Single by Kings of Leon

from the album Youth and Young Manhood
- Released: August 11, 2003
- Recorded: 2003
- Genre: Country rock
- Length: 2:15
- Label: Handmedown
- Songwriter(s): Caleb Followill; Nathan Followill; Angelo Petraglia;
- Producer(s): Ethan Johns

Kings of Leon singles chronology
| "Red Morning Light" (2003) | "Molly's Chambers" (2003) | "Wasted Time" (2003) |

Music video
- "Molly's Chambers" on YouTube

= Molly's Chambers =

"Molly's Chambers" is the debut single by the American alternative rock band Kings of Leon, released in 2003 from their debut album Youth and Young Manhood.

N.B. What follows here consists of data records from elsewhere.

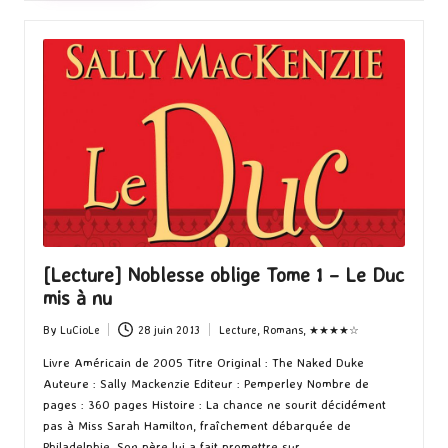
[Lecture] Noblesse oblige Tome 1 – Le Duc
mis à nu
By
LuCioLe
28 juin 2013
Lecture
,
Romans
,
★★★★☆
Posted
Posted
by
in
Livre Américain de 2005 Titre Original : The Naked Duke
Auteure : Sally Mackenzie Editeur : Pemperley Nombre de
pages : 360 pages Histoire : La chance ne sourit décidément
pas à Miss Sarah Hamilton, fraîchement débarquée de
Philadelphie. Son père lui a fait promettre sur…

This song has an alternate take known as "Molly's Hangover", which is slower until towards the end, and features a different style of back-up vocals and guitar solos.

==Composition==
The title is taken from a line in Thin Lizzy's version of the traditional Irish folk song "Whiskey in the Jar". "Molly's chambers" is archaic slang for a brothel.

==Track listings==
CD digipack
1. "Molly's Chambers"
2. "Wasted Time"
3. "Spiral Staircase"

CD single
1. "Molly's Chambers"
2. "Molly's Hangover"
3. "Red Morning Light"

10" vinyl

Limited edition of 6,000 copies.
1. "Molly's Chambers" – 2:15
2. "Holy Roller Novocaine" (live at the Birmingham Academy June 27, 2003) – 3:50

==Charts==

| Chart (2003) | Peak position |
|---|---|
| Scotland (OCC) | 24 |
| UK Singles (OCC) | 23 |
| UK Rock & Metal (OCC) | 3 |

==Certifications==

| Region | Certification | Certified units/sales |
| United Kingdom (BPI) | Silver | 200,000^{‡} |
^{‡} Sales+streaming figures based on certification alone.